Electrical – Constant current sink circuit for battery load simulating, microamp current draw

constant-currentcurrent-sinkmosfetoperational-amplifier

I need to create a constant current sink circuit such that I can simulate current draws from a battery, and analyze the battery behavior. I'll be testing a battery that is 3.1V with 12mAh capacity. I need to draw current in various patterns (i.e. repeated cycles of 15 minutes 1.5microamp, then 5 seconds 7mA, 30 minutes 1.0microamp, then 3 seconds 10mA, etc).

The battery voltage remains at 3.1V when a microamp current is drawn, but the voltage drops when 7mA is drawn. This voltage drop is what I need to analyze. Thus, I need a circuit that will ensure constant current is drawn regardless of what the battery voltage drops to (expected drop is to between 2.4V and 1.8V after repeated cycles).

§ THE PROBLEM: Continue the post about the constant current sink for battery testing, picking up after its last sentence.

§ Source records:
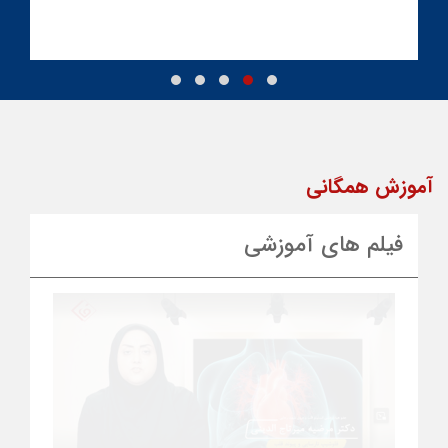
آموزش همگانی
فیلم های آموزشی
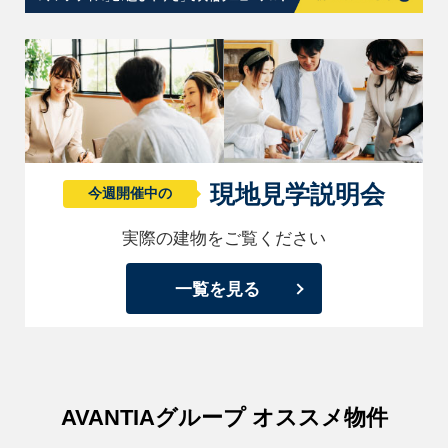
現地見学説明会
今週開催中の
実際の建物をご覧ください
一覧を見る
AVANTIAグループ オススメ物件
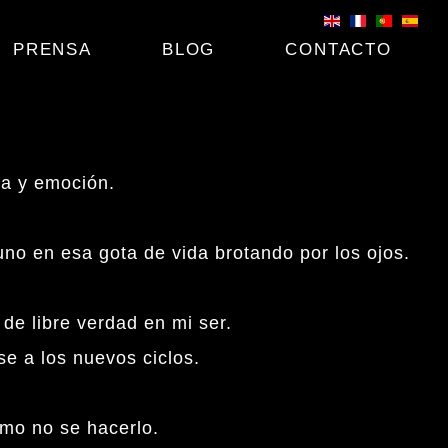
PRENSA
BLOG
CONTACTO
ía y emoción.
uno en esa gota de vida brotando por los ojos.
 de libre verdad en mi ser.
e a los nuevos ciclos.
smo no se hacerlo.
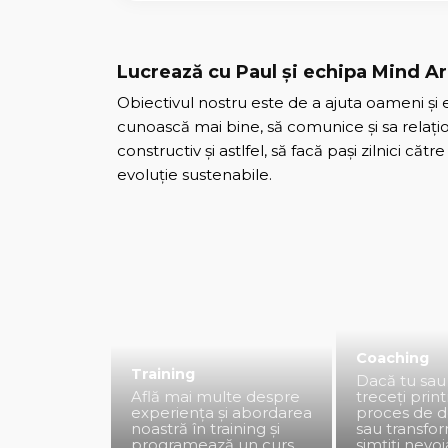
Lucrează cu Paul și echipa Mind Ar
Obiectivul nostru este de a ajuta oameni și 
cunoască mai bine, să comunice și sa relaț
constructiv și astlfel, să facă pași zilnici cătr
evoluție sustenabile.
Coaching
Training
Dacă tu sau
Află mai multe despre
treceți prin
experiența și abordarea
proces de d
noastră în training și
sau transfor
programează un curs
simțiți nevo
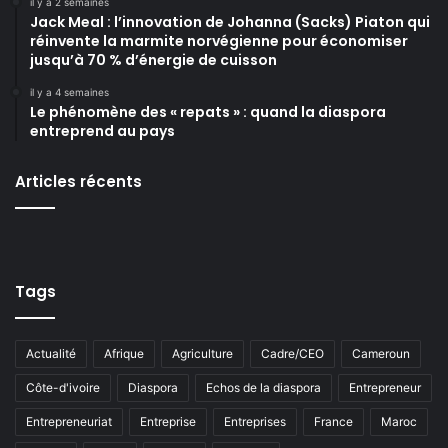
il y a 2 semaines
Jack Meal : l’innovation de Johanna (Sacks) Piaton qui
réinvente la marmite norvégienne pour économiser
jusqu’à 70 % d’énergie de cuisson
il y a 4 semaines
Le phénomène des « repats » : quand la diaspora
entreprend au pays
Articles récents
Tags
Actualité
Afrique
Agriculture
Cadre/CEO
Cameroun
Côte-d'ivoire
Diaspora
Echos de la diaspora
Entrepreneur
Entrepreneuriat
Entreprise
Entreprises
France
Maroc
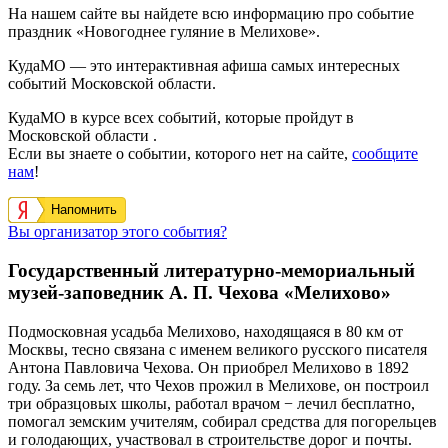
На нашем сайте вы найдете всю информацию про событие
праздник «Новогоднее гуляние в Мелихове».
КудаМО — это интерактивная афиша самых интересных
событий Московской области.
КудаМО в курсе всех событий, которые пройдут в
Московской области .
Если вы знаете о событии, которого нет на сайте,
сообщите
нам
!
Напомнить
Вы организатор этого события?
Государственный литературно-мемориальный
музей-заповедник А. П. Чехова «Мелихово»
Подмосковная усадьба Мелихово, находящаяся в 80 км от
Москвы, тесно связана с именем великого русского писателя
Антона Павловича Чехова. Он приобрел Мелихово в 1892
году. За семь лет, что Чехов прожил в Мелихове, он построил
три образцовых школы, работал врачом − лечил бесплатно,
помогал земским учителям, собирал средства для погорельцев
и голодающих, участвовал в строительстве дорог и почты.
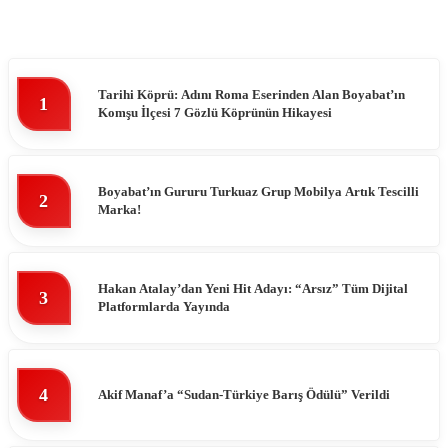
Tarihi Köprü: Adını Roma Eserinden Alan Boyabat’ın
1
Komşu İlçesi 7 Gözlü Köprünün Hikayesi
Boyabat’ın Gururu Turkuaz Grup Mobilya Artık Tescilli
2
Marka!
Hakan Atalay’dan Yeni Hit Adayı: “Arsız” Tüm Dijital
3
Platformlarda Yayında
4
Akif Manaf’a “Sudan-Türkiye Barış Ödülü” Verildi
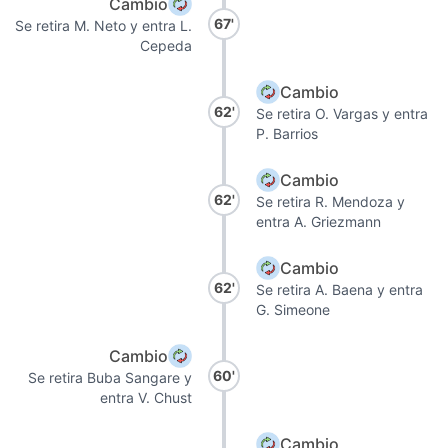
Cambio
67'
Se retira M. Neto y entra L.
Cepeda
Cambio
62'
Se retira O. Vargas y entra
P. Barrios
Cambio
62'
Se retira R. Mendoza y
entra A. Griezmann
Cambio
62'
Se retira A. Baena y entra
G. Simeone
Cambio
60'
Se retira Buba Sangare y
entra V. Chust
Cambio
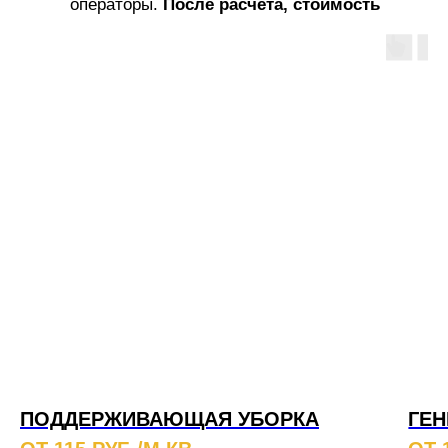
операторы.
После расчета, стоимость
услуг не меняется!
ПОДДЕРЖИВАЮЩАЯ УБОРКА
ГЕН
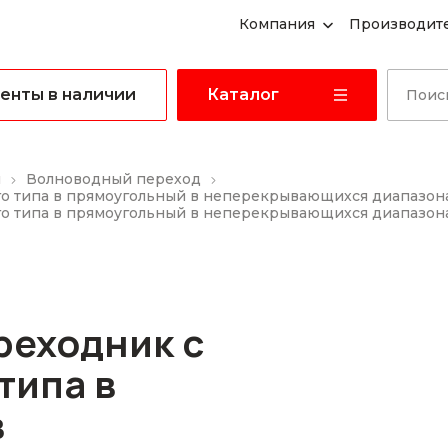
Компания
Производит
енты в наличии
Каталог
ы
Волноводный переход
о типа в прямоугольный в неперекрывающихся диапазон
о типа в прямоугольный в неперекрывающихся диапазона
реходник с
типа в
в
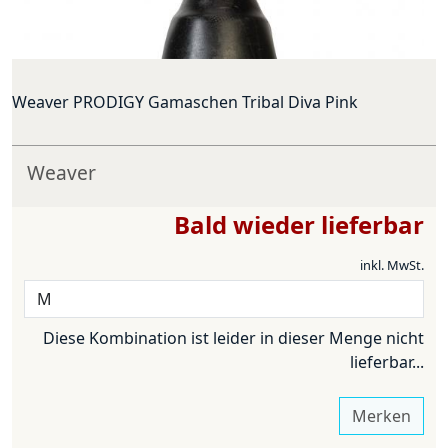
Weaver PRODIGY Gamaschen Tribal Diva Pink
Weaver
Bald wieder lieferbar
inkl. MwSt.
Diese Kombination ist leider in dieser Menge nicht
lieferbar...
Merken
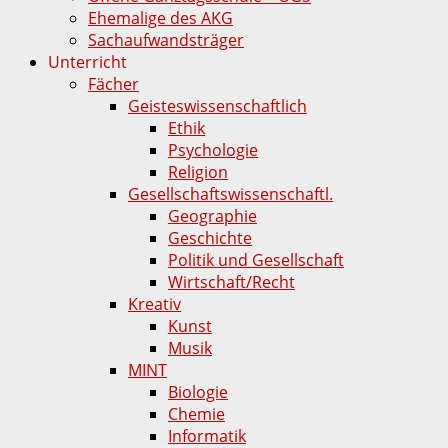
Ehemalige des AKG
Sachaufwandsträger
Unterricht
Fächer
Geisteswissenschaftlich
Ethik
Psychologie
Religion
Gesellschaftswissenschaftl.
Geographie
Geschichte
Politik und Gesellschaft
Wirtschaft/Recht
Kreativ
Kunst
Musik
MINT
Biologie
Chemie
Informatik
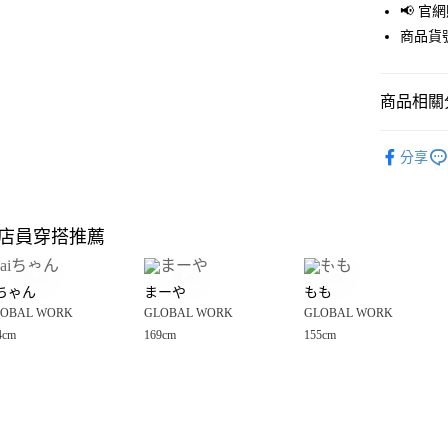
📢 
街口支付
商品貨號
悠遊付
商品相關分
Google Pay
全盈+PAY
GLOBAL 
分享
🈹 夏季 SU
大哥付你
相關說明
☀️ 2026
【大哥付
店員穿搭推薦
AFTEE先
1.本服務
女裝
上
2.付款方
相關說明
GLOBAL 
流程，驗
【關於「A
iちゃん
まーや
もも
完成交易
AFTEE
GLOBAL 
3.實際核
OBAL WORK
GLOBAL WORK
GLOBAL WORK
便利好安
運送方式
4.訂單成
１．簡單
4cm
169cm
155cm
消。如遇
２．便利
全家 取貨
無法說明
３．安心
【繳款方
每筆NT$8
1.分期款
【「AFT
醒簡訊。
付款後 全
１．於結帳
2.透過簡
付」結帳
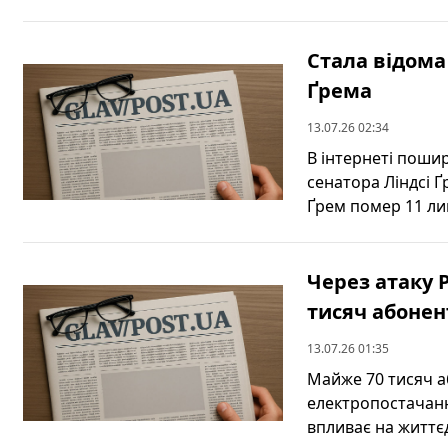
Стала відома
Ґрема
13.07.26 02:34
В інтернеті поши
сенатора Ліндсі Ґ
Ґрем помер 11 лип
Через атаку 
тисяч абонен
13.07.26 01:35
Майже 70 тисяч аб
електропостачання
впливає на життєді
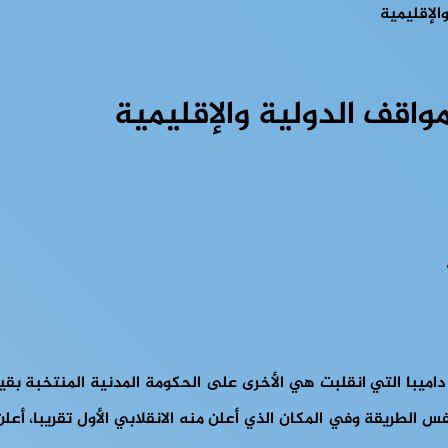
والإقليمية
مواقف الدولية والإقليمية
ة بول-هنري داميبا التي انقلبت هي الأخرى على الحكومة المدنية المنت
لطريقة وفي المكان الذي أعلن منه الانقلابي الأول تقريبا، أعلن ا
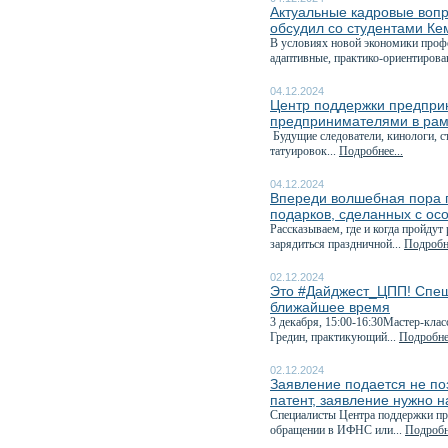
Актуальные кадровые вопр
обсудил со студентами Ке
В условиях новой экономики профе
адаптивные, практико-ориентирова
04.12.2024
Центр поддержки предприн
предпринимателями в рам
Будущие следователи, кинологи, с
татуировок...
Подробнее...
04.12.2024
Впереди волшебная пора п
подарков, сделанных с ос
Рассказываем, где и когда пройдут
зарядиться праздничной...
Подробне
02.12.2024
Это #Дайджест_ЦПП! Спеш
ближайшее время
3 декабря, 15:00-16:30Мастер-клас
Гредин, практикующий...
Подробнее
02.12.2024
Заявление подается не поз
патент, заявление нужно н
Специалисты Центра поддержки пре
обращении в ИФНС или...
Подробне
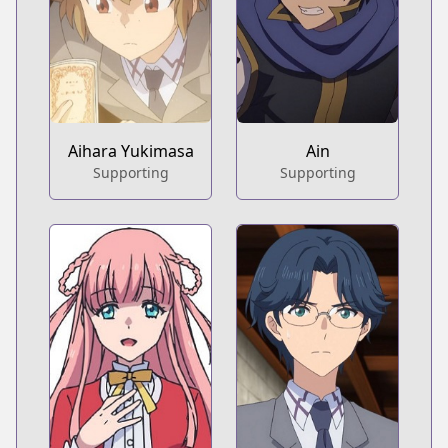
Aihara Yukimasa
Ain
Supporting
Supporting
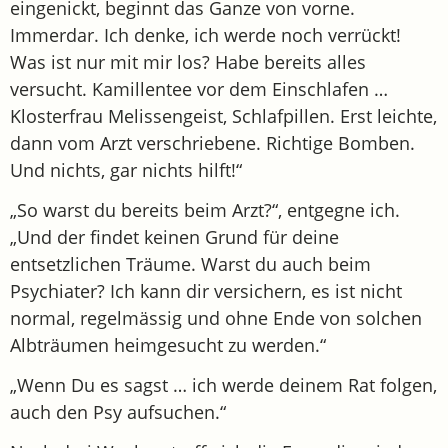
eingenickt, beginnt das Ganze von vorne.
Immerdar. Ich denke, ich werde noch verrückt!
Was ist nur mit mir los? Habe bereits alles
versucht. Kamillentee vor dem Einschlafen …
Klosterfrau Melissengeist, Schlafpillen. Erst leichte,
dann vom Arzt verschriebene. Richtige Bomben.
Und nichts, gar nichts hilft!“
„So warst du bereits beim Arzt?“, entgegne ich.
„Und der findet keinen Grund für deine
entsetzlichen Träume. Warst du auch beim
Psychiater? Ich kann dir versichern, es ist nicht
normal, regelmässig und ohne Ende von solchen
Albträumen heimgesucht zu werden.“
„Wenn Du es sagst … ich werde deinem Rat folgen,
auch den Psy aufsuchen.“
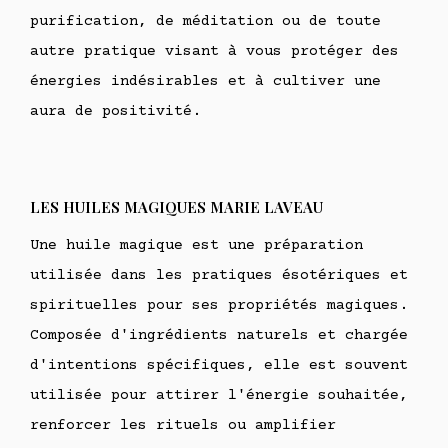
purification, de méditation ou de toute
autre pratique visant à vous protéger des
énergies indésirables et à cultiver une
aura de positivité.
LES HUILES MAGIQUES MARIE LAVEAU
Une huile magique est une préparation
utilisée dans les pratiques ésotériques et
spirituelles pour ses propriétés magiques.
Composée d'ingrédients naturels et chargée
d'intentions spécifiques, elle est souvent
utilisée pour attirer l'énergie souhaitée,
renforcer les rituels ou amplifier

§ YOUR RESPONSE:
This is what I am able to find online (picture of schematic below): http://www.ti.com/lit/an/slaa868/slaa868.pdf

However, I am having a hard time finding appropriate parts and setting appropriate resistor currents to achieve the current sink range of 1.5uA to 7mA. Can anybody point me in the right direction to appropriate MOSFETs and op-amps I should be using here? The circuit needs to be very precise, I can't think I'm drawing 1.5uA but actually be drawing 30uA or 30uA.

I also plan to measure the battery voltage as I run different tests using an Arduino, and control the DAC with an Arduino. I've found this DAC that should be pretty easy to use with Arduino: https://cdn-shop.adafruit.com/datasheets/mcp4725.pdf. 2.7-5.5V max output.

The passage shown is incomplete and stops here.